Clinton Gives New Council Wide Scope on Economy
| WASHINGTON
PRESIDENT Clinton intends to make his newly created National Economic Council (NEC) the most important policy lever in the United States government.
But the unwieldiness of this body - more than 20 Cabinet members and top aides bound by charter to coordinate economic decisionmaking of all government agencies and departments - raises questions about its ability to act. Can it tackle a broad range of issues from student loans to trade protectionism? Will its members reconcile their diverse views? And what is the NEC's role in national security policy?
Jeffrey Garten, who served on economic-policy councils under former Presidents Nixon, Ford, and Carter, says the scope of the tasks Mr. Clinton has assigned to the NEC is unprecedented. "If it's to be effective in any way, it's going to have to be very selective; if it's a filter for every issue, it will break down."
Mr. Garten, senior adviser to the Blackstone Group, urges the NEC to form long-term strategies such as trade policy and to address "acute crises," such as preparation of the federal budget, which he calls "the reflection of all national priorities."
Fred Greenstein, director of the leadership-studies program at Princeton University's Woodrow Wilson School, marvels at Clinton's ability "to talk about economic policy with an articulateness that is mind-boggling." But he says the facility is "very dangerous," because "it may not necessarily work in practice."
The NEC should ground Clinton in "the pros and cons of any number of economic policies," Mr. Greenstein says, adding that the NEC chief should be an "honest broker asking tough questions," to guide the administration.
By plucking Robert Rubin from a premier Wall Street firm to be his NEC coordinator, Clinton signaled to financial markets his resolve to remove the tax-and-spend tag pinned on Democrats and address economic problems in a fiscally conservative way.

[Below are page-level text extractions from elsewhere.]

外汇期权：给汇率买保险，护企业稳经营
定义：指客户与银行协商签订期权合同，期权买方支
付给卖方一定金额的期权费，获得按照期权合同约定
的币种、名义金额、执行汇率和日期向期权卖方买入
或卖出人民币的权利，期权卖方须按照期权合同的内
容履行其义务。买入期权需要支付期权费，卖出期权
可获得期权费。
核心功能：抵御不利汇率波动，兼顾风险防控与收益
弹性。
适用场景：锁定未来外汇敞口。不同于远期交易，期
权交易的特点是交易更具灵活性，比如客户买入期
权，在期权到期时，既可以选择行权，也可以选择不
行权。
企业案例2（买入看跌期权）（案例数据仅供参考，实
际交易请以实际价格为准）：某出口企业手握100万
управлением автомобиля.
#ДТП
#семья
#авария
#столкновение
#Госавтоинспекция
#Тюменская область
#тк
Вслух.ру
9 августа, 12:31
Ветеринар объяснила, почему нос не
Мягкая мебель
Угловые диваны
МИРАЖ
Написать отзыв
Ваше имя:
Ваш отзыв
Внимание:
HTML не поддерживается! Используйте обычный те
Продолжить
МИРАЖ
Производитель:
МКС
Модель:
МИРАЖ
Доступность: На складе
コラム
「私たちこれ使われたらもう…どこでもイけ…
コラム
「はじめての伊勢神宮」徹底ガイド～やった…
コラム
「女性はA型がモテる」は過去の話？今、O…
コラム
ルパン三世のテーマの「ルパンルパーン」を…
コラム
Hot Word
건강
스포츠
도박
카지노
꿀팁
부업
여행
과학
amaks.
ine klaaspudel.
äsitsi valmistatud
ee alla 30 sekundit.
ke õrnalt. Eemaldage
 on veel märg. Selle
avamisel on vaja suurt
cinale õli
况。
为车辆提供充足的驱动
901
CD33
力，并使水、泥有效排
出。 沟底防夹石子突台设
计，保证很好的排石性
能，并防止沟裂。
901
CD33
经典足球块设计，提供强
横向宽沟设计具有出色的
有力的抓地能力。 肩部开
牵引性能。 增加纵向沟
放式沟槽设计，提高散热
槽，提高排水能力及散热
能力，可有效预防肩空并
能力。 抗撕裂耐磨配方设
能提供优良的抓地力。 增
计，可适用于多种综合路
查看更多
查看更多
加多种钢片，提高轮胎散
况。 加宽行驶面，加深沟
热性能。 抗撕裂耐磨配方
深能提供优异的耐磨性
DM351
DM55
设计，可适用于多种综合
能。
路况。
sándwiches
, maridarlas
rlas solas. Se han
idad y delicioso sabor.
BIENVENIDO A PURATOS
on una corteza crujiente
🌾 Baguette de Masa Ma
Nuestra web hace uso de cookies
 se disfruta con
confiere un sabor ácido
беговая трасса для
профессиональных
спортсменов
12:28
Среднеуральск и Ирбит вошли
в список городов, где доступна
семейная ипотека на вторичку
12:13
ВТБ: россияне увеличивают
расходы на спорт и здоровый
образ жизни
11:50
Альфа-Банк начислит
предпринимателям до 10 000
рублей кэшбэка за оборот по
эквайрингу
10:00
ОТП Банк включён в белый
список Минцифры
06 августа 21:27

Clinton's choice of Mr. Rubin, a skilled manager and consensus builder, was hailed by bankers, financial marketers, and big-business leaders. But it was seen by many as a curious move by Clinton, who put the erosion of middle America's economy at the center of his campaign. Appointing a Wall Streeter to steer the nation's economic policy dramatically departed from his election-season rhetoric.
The selection "institutionalized a lobby that is innately hostile to the interests of the average American," says Kevin Phillips, publisher of "The American Political Report" and author of a recently released book, "Boiling Point: Democrats, Republicans, and the Decline of Middle Class Prosperity."

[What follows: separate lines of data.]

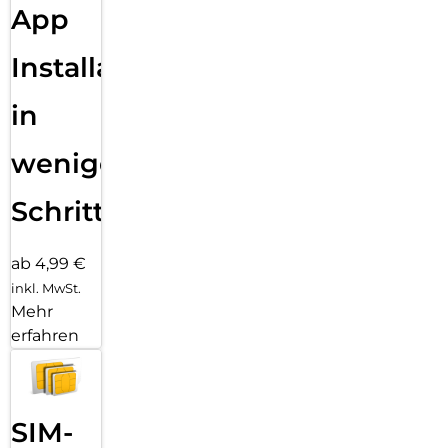
App
Installation
in
wenigen
Schritten
ab 4,99 €
inkl. MwSt.
Mehr
erfahren
SIM-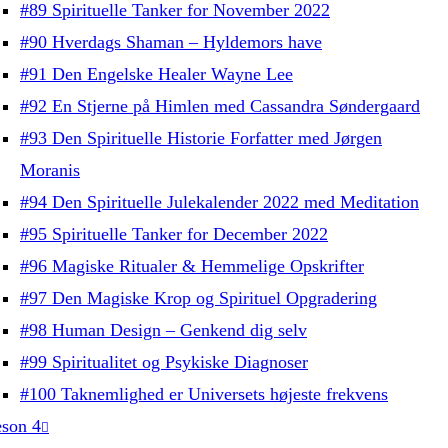
#89 Spirituelle Tanker for November 2022
#90 Hverdags Shaman – Hyldemors have
#91 Den Engelske Healer Wayne Lee
#92 En Stjerne på Himlen med Cassandra Søndergaard
#93 Den Spirituelle Historie Forfatter med Jørgen
Moranis
#94 Den Spirituelle Julekalender 2022 med Meditation
#95 Spirituelle Tanker for December 2022
#96 Magiske Ritualer & Hemmelige Opskrifter
#97 Den Magiske Krop og Spirituel Opgradering
#98 Human Design – Genkend dig selv
#99 Spiritualitet og Psykiske Diagnoser
#100 Taknemlighed er Universets højeste frekvens
son 4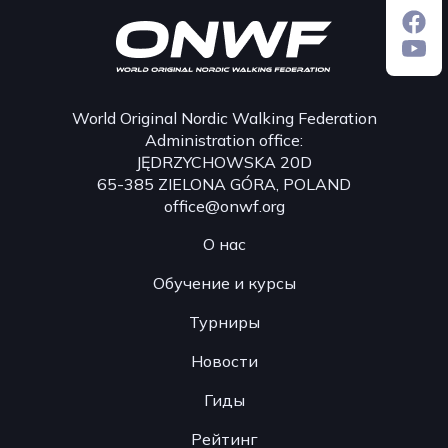
World Original Nordic Walking Federation
Administration office:
JĘDRZYCHOWSKA 20D
65-385 ZIELONA GÓRA, POLAND
office@onwf.org
О нас
Обучение и курсы
Турниры
Новости
Гиды
Рейтинг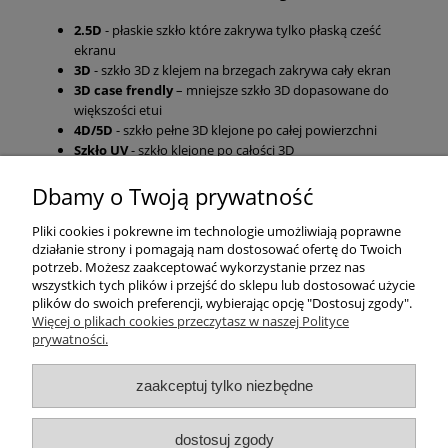
2.5D
- płaskie szkło które zakrywa tylko płaską cześć
ekranu
3D
- szkło 3D z klejem na brzegach zakrywa cały ekran
3D case frendly
– mniejsze szkło 3D dopasowane do
większości etui
4D/5D
- szkło pełne 3D klejone po całej powierzchni
Szkło UV
- szkło klejone po całości 3D
Dbamy o Twoją prywatność
Pomoc
Pliki cookies i pokrewne im technologie umożliwiają poprawne
działanie strony i pomagają nam dostosować ofertę do Twoich
Moje konto
potrzeb. Możesz zaakceptować wykorzystanie przez nas
wszystkich tych plików i przejść do sklepu lub dostosować użycie
plików do swoich preferencji, wybierając opcję "Dostosuj zgody".
Płatności i dostawa
Więcej o plikach cookies przeczytasz w naszej Polityce
prywatności.
Informacje
zaakceptuj tylko niezbędne
O nas
dostosuj zgody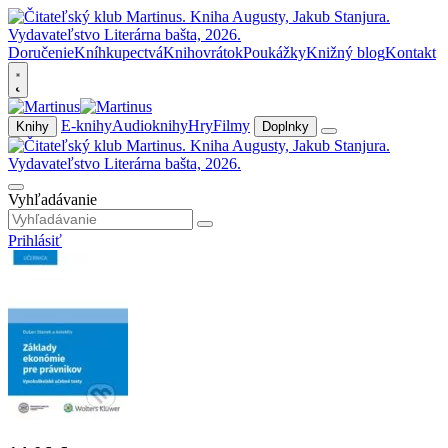
Doručenie
Kníhkupectvá
Knihovrátok
Poukážky
Knižný blog
Kontakt
E-knihy
Audioknihy
Hry
Filmy
Knihy
Doplnky
Vyhľadávanie
Prihlásiť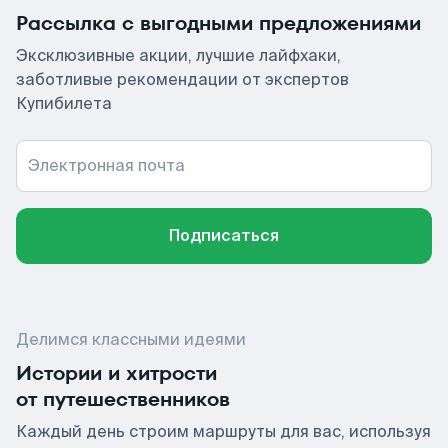
Рассылка с выгодными предложениями
Эксклюзивные акции, лучшие лайфхаки,
заботливые рекомендации от экспертов
Купибилета
Электронная почта
Подписаться
Делимся классными идеями
Истории и хитрости
от путешественников
Каждый день строим маршруты для вас, используя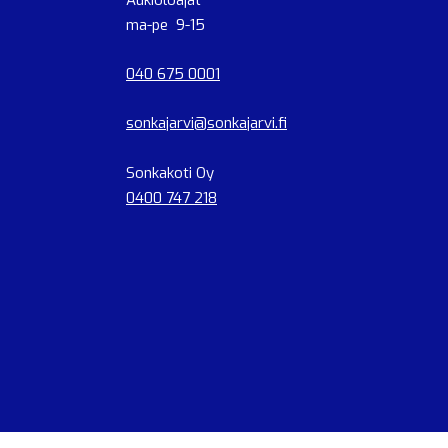
Aukioloajat
ma-pe 9-15
040 675 0001
sonkajarvi@sonkajarvi.fi
Sonkakoti Oy
0400 747 218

As NEC chief, Mr. Phillips says, Rubin "will be whispering to the bond market: `Don't worry, we're not going to take care of [middle-class] Levittown.' "
Garten, now writing a book on Wall Street's relations with Washington, says financial markets "hold a daily referendum on how Clinton is doing. The market will lose confidence in US economic policy if Clinton fails to curb the deficit. Rates will jump, the dollar will sink, and economic recovery will waiver."

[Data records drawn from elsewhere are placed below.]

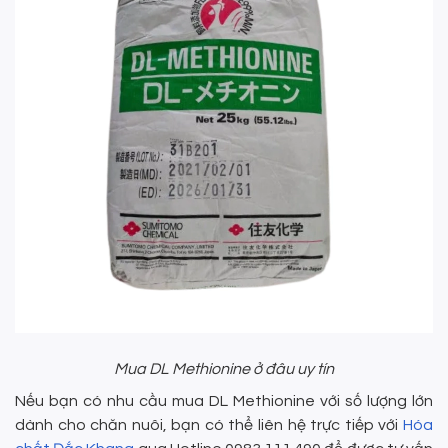
Mua DL Methionine ở đâu uy tín
Nếu bạn có nhu cầu mua DL Methionine với số lượng lớn
dành cho chăn nuôi, bạn có thể liên hệ trực tiếp với
Hóa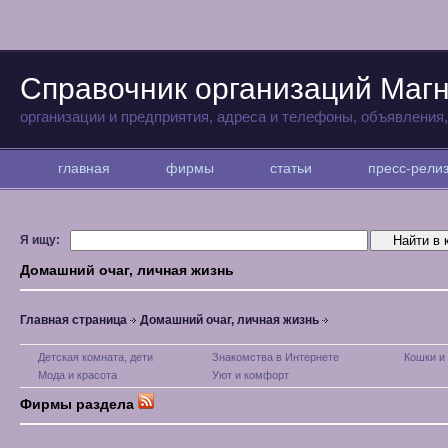
Справочник организаций Магн
организации и предприятия, адреса и телефоны, объявления
главная
фирмы
статьи
пресс-рел
Я ищу:
Домашний очаг, личная жизнь
Главная страница
Домашний очаг, личная жизнь
Детская комната, дети
Знакомства в Интернете
Кошки и
Мода и красота
Уют и комфорт
Фирмы раздела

Rubin, former co-chairman of Goldman Sachs & Co., is keenly aware that the bond market responds favorably to fiscal measures, such as a major cut in entitlements, taxing Social Security benefits, and other measures that do not sit well with the middle class, Phillips says.
As organized, the NEC incorporates the chairwoman of the White House Council of Economic Advisers and the US Treasury secretary. The strong views of CEA chairwoman Laura D'Andrea Tyson, who wants to toughen US trade policy, and Treasury Secretary Lloyd Bentsen, who Clinton insists is his top economic consultant, could be eclipsed by the broader NEC.
The new council took its first public action on Monday, when US Trade Representative Mickey Kantor, "with guidance from the National Economic Council," imposed trade sanctions on the European Community for discriminatory procurement policies by government-owned utilities.
As commercial problems abroad are increasingly seen as grounds for economic warfare, observers will be examining the NEC's interagency reach. The secretary of state and the national security adviser join the US trade representative and the Commerce secretary, among others, as full-time members of the NEC. A White House source says the Central Intelligence Agency director will sit in on meetings as the need arises.
HIS troubles Stanley Kober, an adjunct scholar at the Cato Institute, who cautions against mixing intelligence gathering with economic policy. "There are already enough trade frictions - in the relationship between the US and Japan, for example - without creating more occasions for misunderstanding, ugly diplomatic incidents, or retaliatory measures," he says.
He warns that "involving the CIA in international economic affairs would create potential for corruption and abuse."
The agency's work "would necessarily benefit some companies more than others, and recipients of CIA data would probably be determined more by companies' political clout than by their ability to compete in global markets."